Extracted records below:

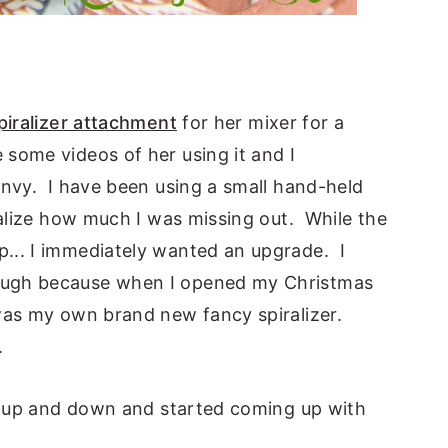
piralizer attachment
for her mixer for a
some videos of her using it and I
envy. I have been using a small hand-held
ealize how much I was missing out. While the
... I immediately wanted an upgrade. I
ough because when I opened my Christmas
was my own brand new fancy spiralizer.
.
ed up and down and started coming up with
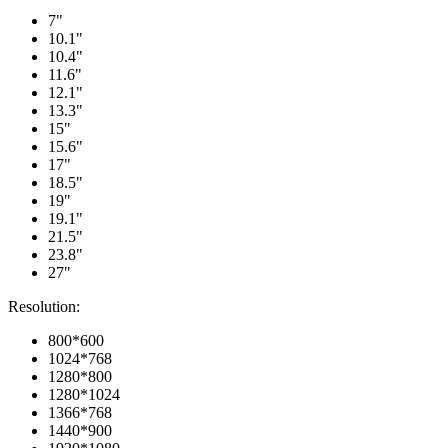
7"
10.1"
10.4"
11.6"
12.1"
13.3"
15"
15.6"
17"
18.5"
19"
19.1"
21.5"
23.8"
27"
Resolution:
800*600
1024*768
1280*800
1280*1024
1366*768
1440*900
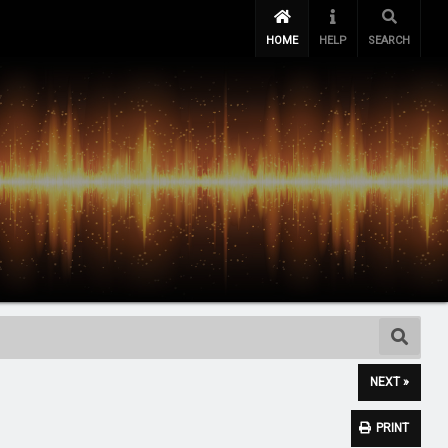
HOME
HELP
SEARCH
NEXT »
PRINT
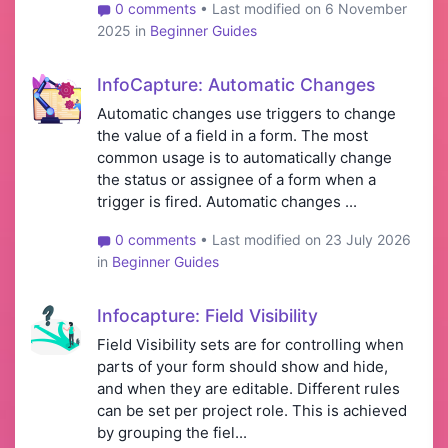
0 comments
• Last modified on 6 November
2025 in
Beginner Guides
InfoCapture: Automatic Changes
Automatic changes use triggers to change
the value of a field in a form. The most
common usage is to automatically change
the status or assignee of a form when a
trigger is fired. Automatic changes ...
0 comments
• Last modified on 23 July 2026
in
Beginner Guides
Infocapture: Field Visibility
Field Visibility sets are for controlling when
parts of your form should show and hide,
and when they are editable. Different rules
can be set per project role. This is achieved
by grouping the fiel...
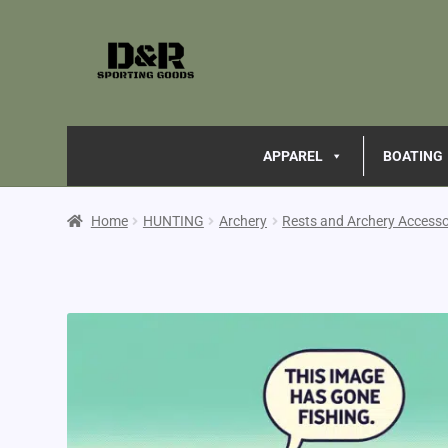
APPAREL
BOATING
Home
HUNTING
Archery
Rests and Archery Accesso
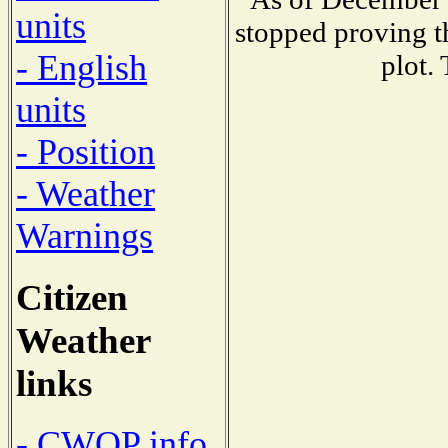
units
stopped proving t
- English
plot.
units
- Position
- Weather
Warnings
Citizen
Weather
links
- CWOP info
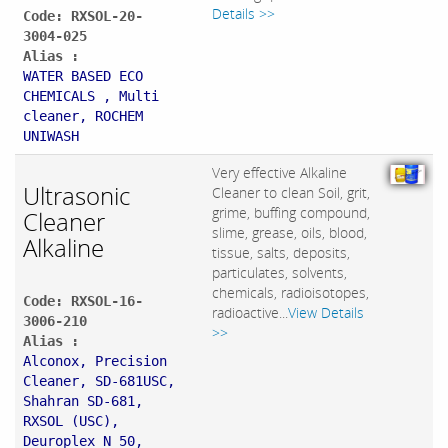
Details >>
Code: RXSOL-20-
3004-025
Alias :
WATER BASED ECO
CHEMICALS , Multi
cleaner, ROCHEM
UNIWASH
Very effective Alkaline
Ultrasonic
Cleaner to clean Soil, grit,
grime, buffing compound,
Cleaner
slime, grease, oils, blood,
Alkaline
tissue, salts, deposits,
particulates, solvents,
chemicals, radioisotopes,
Code: RXSOL-16-
radioactive...
View Details
3006-210
>>
Alias :
Alconox, Precision
Cleaner, SD-681USC,
Shahran SD-681,
RXSOL (USC),
Deuroplex N 50,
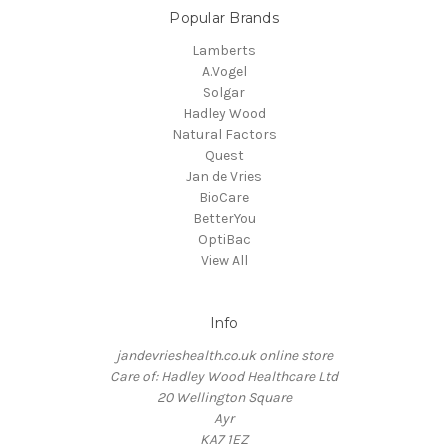
Popular Brands
Lamberts
A.Vogel
Solgar
Hadley Wood
Natural Factors
Quest
Jan de Vries
BioCare
BetterYou
OptiBac
View All
Info
jandevrieshealth.co.uk online store
Care of: Hadley Wood Healthcare Ltd
20 Wellington Square
Ayr
KA7 1EZ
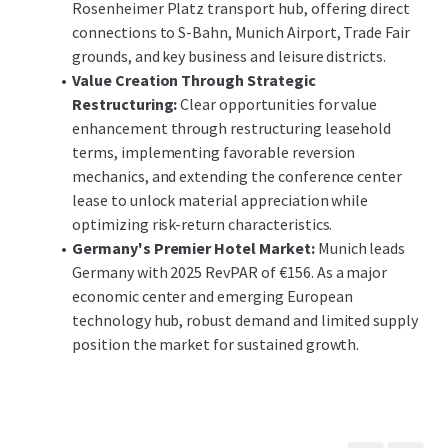
Rosenheimer Platz transport hub, offering direct
connections to S-Bahn, Munich Airport, Trade Fair
grounds, and key business and leisure districts.
Value Creation Through Strategic
Restructuring:
Clear opportunities for value
enhancement through restructuring leasehold
terms, implementing favorable reversion
mechanics, and extending the conference center
lease to unlock material appreciation while
optimizing risk-return characteristics.
Germany's Premier Hotel Market:
Munich leads
Germany with 2025 RevPAR of €156. As a major
economic center and emerging European
technology hub, robust demand and limited supply
position the market for sustained growth.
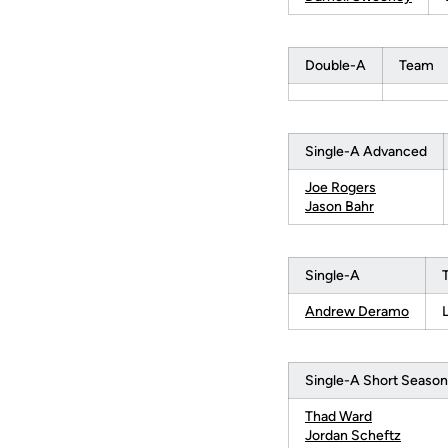
Double-A
Team
Single-A Advanced
Joe Rogers
Jason Bahr
Single-A
Andrew Deramo
Single-A Short Season
Thad Ward
Jordan Scheftz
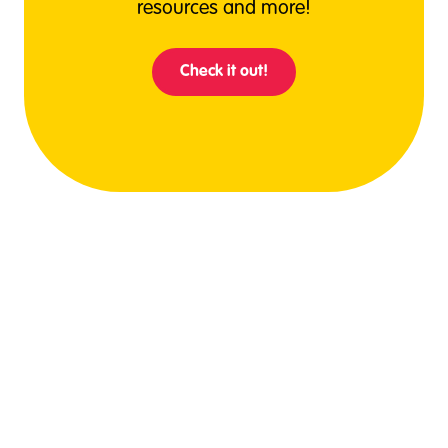
resources and more!
Check it out!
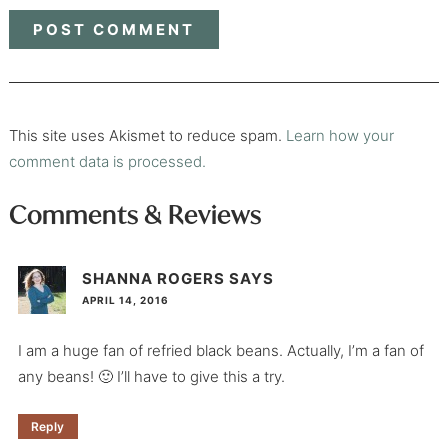
This site uses Akismet to reduce spam.
Learn how your
comment data is processed.
Comments & Reviews
SHANNA ROGERS
SAYS
APRIL 14, 2016
I am a huge fan of refried black beans. Actually, I’m a fan of
any beans! 🙂 I’ll have to give this a try.
Reply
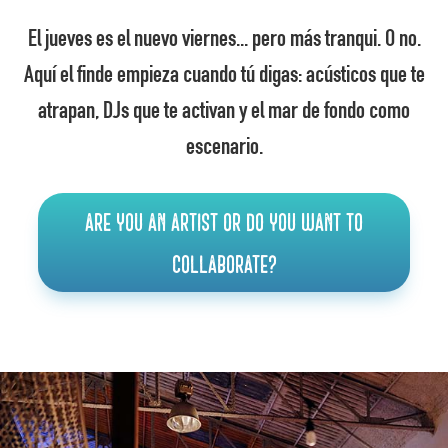
El jueves es el nuevo viernes... pero más tranqui. O no.
Aquí el finde empieza cuando tú digas: acústicos que te
atrapan, DJs que te activan y el mar de fondo como
escenario.
Are you an artist or do you want to
collaborate?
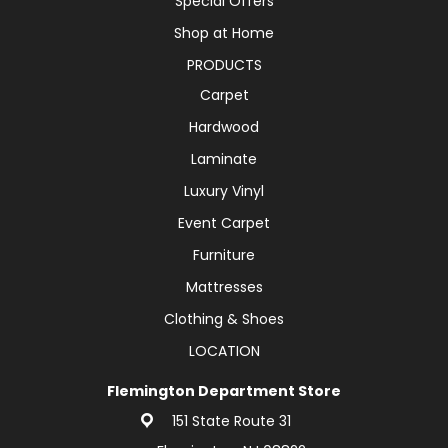
Special Offers
Shop at Home
PRODUCTS
Carpet
Hardwood
Laminate
Luxury Vinyl
Event Carpet
Furniture
Mattresses
Clothing & Shoes
LOCATION
Flemington Department Store
151 State Route 31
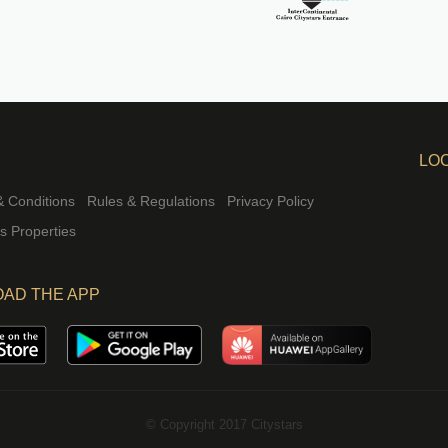
LO
 Conditions
Rules & Regulations
Privacy Policy
rs Properties
AD THE APP
© Copyright 2017 Citystars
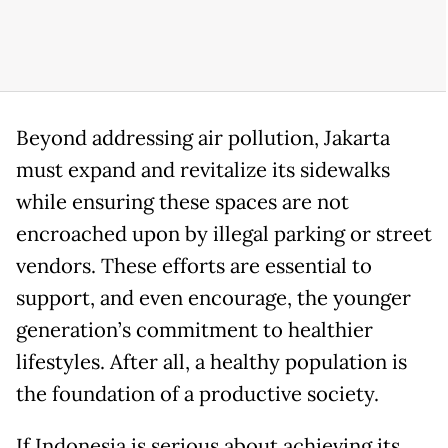
Beyond addressing air pollution, Jakarta
must expand and revitalize its sidewalks
while ensuring these spaces are not
encroached upon by illegal parking or street
vendors. These efforts are essential to
support, and even encourage, the younger
generation’s commitment to healthier
lifestyles. After all, a healthy population is
the foundation of a productive society.
If Indonesia is serious about achieving its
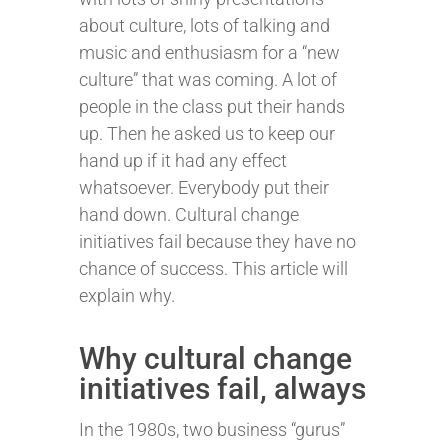
about culture, lots of talking and
music and enthusiasm for a “new
culture” that was coming. A lot of
people in the class put their hands
up. Then he asked us to keep our
hand up if it had any effect
whatsoever. Everybody put their
hand down. Cultural change
initiatives fail because they have no
chance of success. This article will
explain why.
Why cultural change
initiatives fail, always
In the 1980s, two business “gurus”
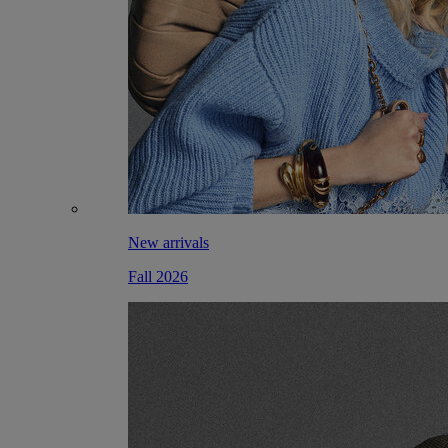
New arrivals
Fall 2026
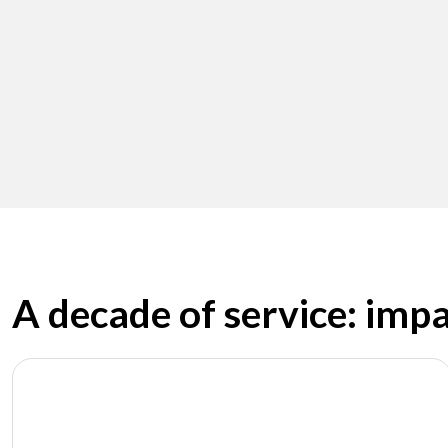
A decade of service: imp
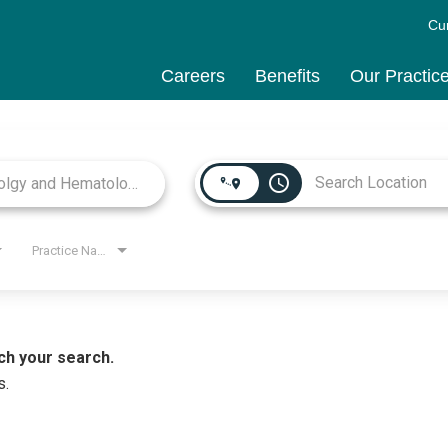
Cu
Careers
Benefits
Our Practic
access_time
Practice Name
ch your search.
s.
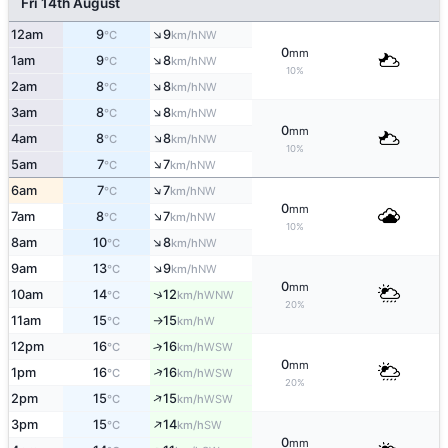
Fri 14th August
↑
12am
9
9
NW
°C
km/h
0
mm
↑
1am
9
8
NW
°C
km/h
10%
↑
2am
8
8
NW
°C
km/h
↑
3am
8
8
NW
°C
km/h
0
mm
↑
4am
8
8
NW
°C
km/h
10%
↑
5am
7
7
NW
°C
km/h
↑
6am
7
7
NW
°C
km/h
0
mm
↑
7am
8
7
NW
°C
km/h
10%
↑
8am
10
8
NW
°C
km/h
↑
9am
13
9
NW
°C
km/h
0
mm
↑
10am
14
12
WNW
°C
km/h
20%
11am
15
15
W
°C
km/h
↑
12pm
16
16
↑
WSW
°C
km/h
0
mm
↑
1pm
16
16
WSW
°C
km/h
20%
↑
2pm
15
15
WSW
°C
km/h
↑
3pm
15
14
SW
°C
km/h
0
mm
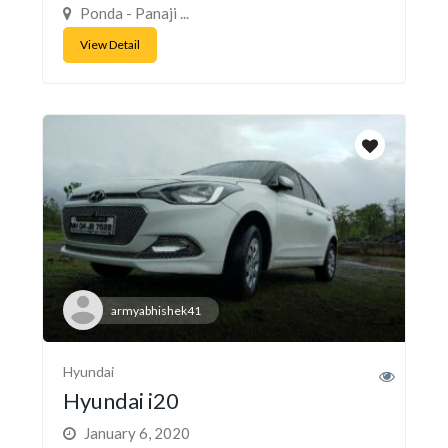
Ponda - Panaji ...
View Detail
armyabhishek41
Hyundai
Hyundai i20
January 6, 2020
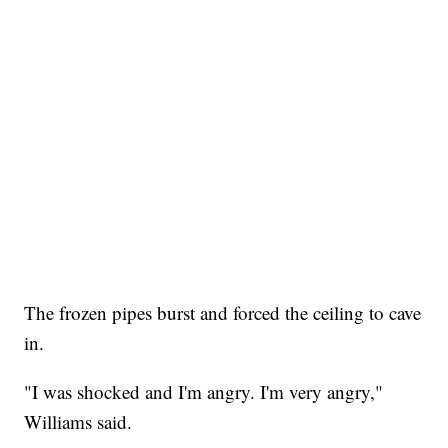
The frozen pipes burst and forced the ceiling to cave
in.
"I was shocked and I'm angry. I'm very angry,"
Williams said.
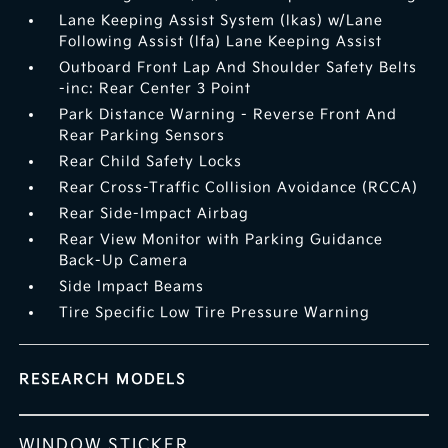
Lane Keeping Assist System (lkas) w/Lane
Following Assist (lfa) Lane Keeping Assist
Outboard Front Lap And Shoulder Safety Belts
-inc: Rear Center 3 Point
Park Distance Warning - Reverse Front And
Rear Parking Sensors
Rear Child Safety Locks
Rear Cross-Traffic Collision Avoidance (RCCA)
Rear Side-Impact Airbag
Rear View Monitor with Parking Guidance
Back-Up Camera
Side Impact Beams
Tire Specific Low Tire Pressure Warning
RESEARCH MODELS
WINDOW STICKER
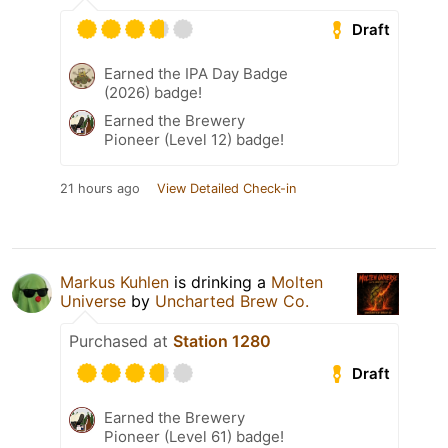
Draft
Earned the IPA Day Badge
(2026) badge!
Earned the Brewery
Pioneer (Level 12) badge!
21 hours ago
View Detailed Check-in
Markus Kuhlen
is drinking a
Molten
Universe
by
Uncharted Brew Co.
Purchased at
Station 1280
Draft
Earned the Brewery
Pioneer (Level 61) badge!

End of Extracted records.

▸ Assignment:
Lay out every line of text in the listing above as a JSON list of strings, one string per line, skipping blank lines. Leave the pictures out of the answer.

▸ Reply:
[
  "piralizer attachment",
  "for her mixer for a",
  "some videos of her using it and I",
  "envy. I have been using a small hand-held",
  "ealize how much I was missing out. While the",
  "... I immediately wanted an upgrade. I",
  "ough because when I opened my Christmas",
  "was my own brand new fancy spiralizer.",
  ".",
  "ed up and down and started coming up with",
  "7\"",
  "10.1\"",
  "10.4\"",
  "11.6\"",
  "12.1\"",
  "13.3\"",
  "15\"",
  "15.6\"",
  "17\"",
  "18.5\"",
  "19\"",
  "19.1\"",
  "21.5\"",
  "23.8\"",
  "27\"",
  "Resolution:",
  "800*600",
  "1024*768",
  "1280*800",
  "1280*1024",
  "1366*768",
  "1440*900",
  "HOME",
  "HELP",
  "SEARCH",
  "NEXT »",
  "PRINT",
  "0 comments",
  "• Last modified on 6 November",
  "2025 in",
  "Beginner Guides",
  "InfoCapture: Automatic Changes",
  "Automatic changes use triggers to change",
  "the value of a field in a form. The most",
  "common usage is to automatically change",
  "the status or assignee of a form when a",
  "trigger is fired. Automatic changes ...",
  "0 comments",
  "• Last modified on 23 July 2026",
  "in",
  "Beginner Guides",
  "Infocapture: Field Visibility",
  "Field Visibility sets are for controlling when",
  "parts of your form should show and hide,",
  "and when they are editable. Different rules",
  "can be set per project role. This is achieved",
  "by grouping the fiel...",
  "APPAREL",
  "BOATING",
  "Home",
  "HUNTING",
  "Archery",
  "Rests and Archery Accesso",
  "units",
  "stopped proving t",
  "- English",
  "plot.",
  "units",
  "- Position",
  "- Weather",
  "Warnings",
  "Citizen",
  "Weather",
  "links",
  "- CWOP info",
  "Details >>",
  "Code: RXSOL-20-",
  "3004-025",
  "Alias :",
  "WATER BASED ECO",
  "CHEMICALS , Multi",
  "cleaner, ROCHEM",
  "UNIWASH",
  "Very effective Alkaline",
  "Ultrasonic",
  "Cleaner to clean Soil, grit,",
  "grime, buffing compound,",
  "Cleaner",
  "slime, grease, oils, blood,",
  "Alkaline",
  "tissue, salts, deposits,",
  "particulates, solvents,",
  "chemicals, radioisotopes,",
  "Code: RXSOL-16-",
  "radioactive...",
  "View Details",
  "3006-210",
  ">>",
  "Alias :",
  "Alconox, Precision",
  "Cleaner, SD-681USC,",
  "Shahran SD-681,",
  "RXSOL (USC),",
  "Deuroplex N 50,",
  "Popular Brands",
  "Lamberts",
  "A.Vogel",
  "Solgar",
  "Hadley Wood",
  "Natural Factors",
  "Quest",
  "Jan de Vries",
  "BioCare",
  "BetterYou",
  "OptiBac",
  "View All",
  "Info",
  "jandevrieshealth.co.uk online store",
  "Care of: Hadley Wood Healthcare Ltd",
  "20 Wellington Square",
  "Ayr",
  "KA7 1EZ",
  "Rosenheimer Platz transport hub, offering direct",
  "connections to S-Bahn, Munich Airport, Trade Fair",
  "grounds, and key business and leisure districts.",
  "Value Creation Through Strategic",
  "Restructuring:",
  "Clear opportunities for value",
  "enhancement through restructuring leasehold",
  "terms, implementing favorable reversion",
  "mechanics, and extending the conference center",
  "lease to unlock material appreciation while",
  "optimizing risk-return characteristics.",
  "Germany's Premier Hotel Market:",
  "Munich leads",
  "Germany with 2025 RevPAR of €156. As a major",
  "economic center and emerging European",
  "technology hub, robust demand and limited supply",
  "position the market for sustained growth.",
  "Double-A",
  "Team",
  "Single-A Advanced",
  "Joe Rogers",
  "Jason Bahr",
  "Single-A",
  "Andrew Deramo",
  "Single-A Short Season",
  "Thad Ward",
  "Jordan Scheftz",
  "resources and more!",
  "Check it out!",
  "This site uses Akismet to reduce spam.",
  "Learn how your",
  "comment data is processed.",
  "Comments & Reviews",
  "SHANNA ROGERS",
  "SAYS",
  "APRIL 14, 2016",
  "I am a huge fan of refried black beans. Actually, I’m a fan of",
  "any beans! 🙂 I’ll have to give this a try.",
  "Reply",
  "El jueves es el nuevo viernes... pero más tranqui. O no.",
  "Aquí el finde empieza cuando tú digas: acústicos que te",
  "atrapan, DJs que te activan y el mar de fondo como",
  "escenario.",
  "Are you an artist or do you want to",
  "collaborate?",
  "Special Offers",
  "Shop at Home",
  "PRODUCTS",
  "Carpet",
  "Hardwood",
  "Laminate",
  "Luxury Vinyl",
  "Event Carpet",
  "Furniture",
  "Mattresses",
  "Clothing & Shoes",
  "LOCATION",
  "Flemington Department Store",
  "151 State Route 31",
  "LO",
  " Conditions",
  "Rules & Regulations",
  "Privacy Policy",
  "rs Properties",
  "AD THE APP",
  "© Copyright 2017 Citystars",
  "Beyond addressing air pollution, Jakarta",
  "must expand and revitalize its sidewalks",
  "while ensuring these spaces are not",
  "encroached upon by illegal parking or street",
  "vendors. These efforts are essential to",
  "support, and even encourage, the younger",
  "generation’s commitment to healthier",
  "lifestyles. After all, a healthy population is",
  "the foundation of a productive society.",
  "If Indonesia is serious about achieving its",
  "about culture, lots of talking and",
  "music and enthusiasm for a “new",
  "culture” that was coming. A lot of",
  "people in the class put their hands",
  "up. Then he asked us to keep our",
  "hand up if it had any effect",
  "whatsoever. Everybody put their",
  "hand down. Cultural change",
  "initiatives fail because they have no",
  "chance of success. This article will",
  "explain why.",
  "Why cultural change",
  "initiatives fail, always",
  "In the 1980s, two business “gurus”",
  "New arrivals",
  "Fall 2026",
  "A decade of service: imp",
  "Cu",
  "Careers",
  "Benefits",
  "Our Practic",
  "access_time",
  "Practice Name",
  "ch your search.",
  "s.",
  "Fri 14th August",
  "↑",
  "12am",
  "9",
  "9",
  "NW",
  "°C",
  "km/h",
  "0",
  "mm",
  "↑",
  "1am",
  "9",
  "8",
  "NW",
  "°C",
  "km/h",
  "10%",
  "↑",
  "2am",
  "8",
  "8",
  "NW",
  "°C",
  "km/h",
  "↑",
  "3am",
  "8",
  "8",
  "NW",
  "°C",
  "km/h",
  "0",
  "mm",
  "↑",
  "4am",
  "8",
  "8",
  "NW",
  "°C",
  "km/h",
  "10%",
  "↑",
  "5am",
  "7",
  "7",
  "NW",
  "°C",
  "km/h",
  "↑",
  "6am",
  "7",
  "7",
  "NW",
  "°C",
  "km/h",
  "0",
  "mm",
  "↑",
  "7am",
  "8",
  "7",
  "NW",
  "°C",
  "km/h",
  "10%",
  "↑",
  "8am",
  "10",
  "8",
  "NW",
  "°C",
  "km/h",
  "↑",
  "9am",
  "13",
  "9",
  "NW",
  "°C",
  "km/h",
  "0",
  "mm",
  "↑",
  "10am",
  "14",
  "12",
  "WNW",
  "°C",
  "km/h",
  "20%",
  "11am",
  "15",
  "15",
  "W",
  "°C",
  "km/h",
  "↑",
  "12pm",
  "16",
  "16",
  "↑",
  "WSW",
  "°C",
  "km/h",
  "0",
  "mm",
  "↑",
  "1pm",
  "16",
  "16",
  "WSW",
  "°C",
  "km/h",
  "20%",
  "↑",
  "2pm",
  "15",
  "15",
  "WSW",
  "°C",
  "km/h",
  "↑",
  "3pm",
  "15",
  "14",
  "SW",
  "°C",
  "km/h",
  "0",
  "mm",
  "Ponda - Panaji ...",
  "View Detail",
  "armyabhishek41",
  "Hyundai",
  "Hyundai i20",
  "January 6, 2020",
  "The frozen pipes burst and forced the ceiling to cave",
  "in.",
  "\"I was shocked and I'm angry. I'm very angry,\"",
  "Williams said.",
  "Lane Keeping Assist System (lkas) w/Lane",
  "Following Assist (lfa) Lane Keeping Assist",
  "Outboard Front Lap And Shoulder Safety Belts",
  "-inc: Rear Center 3 Point",
  "Park Distance Warning - Reverse Front And",
  "Rear Parking Sensors",
  "Rear Child Safety Locks",
  "Rear Cross-Traffic Collision Avoidance (RCCA)",
  "Rear Side-Impact Airbag",
  "Rear View Monitor with Parking Guidance",
  "Back-Up Camera",
  "Side Impact Beams",
  "Tire Specific Low Tire Pressure Warning",
  "RESEARCH MODELS",
  "WINDOW STICKER",
  "Draft",
  "Earned the IPA Day Badge",
  "(2026) badge!",
  "Earned the Brewery",
  "Pioneer (Level 12) badge!",
  "21 hours ago",
  "View Detailed Check-in",
  "Markus Kuhlen",
  "is drinking a",
  "Molten",
  "Universe",
  "by",
  "Uncharted Brew Co.",
  "Purchased at",
  "Station 1280",
  "Draft",
  "Earned the Brewery",
  "Pioneer (Level 61) badge!"
]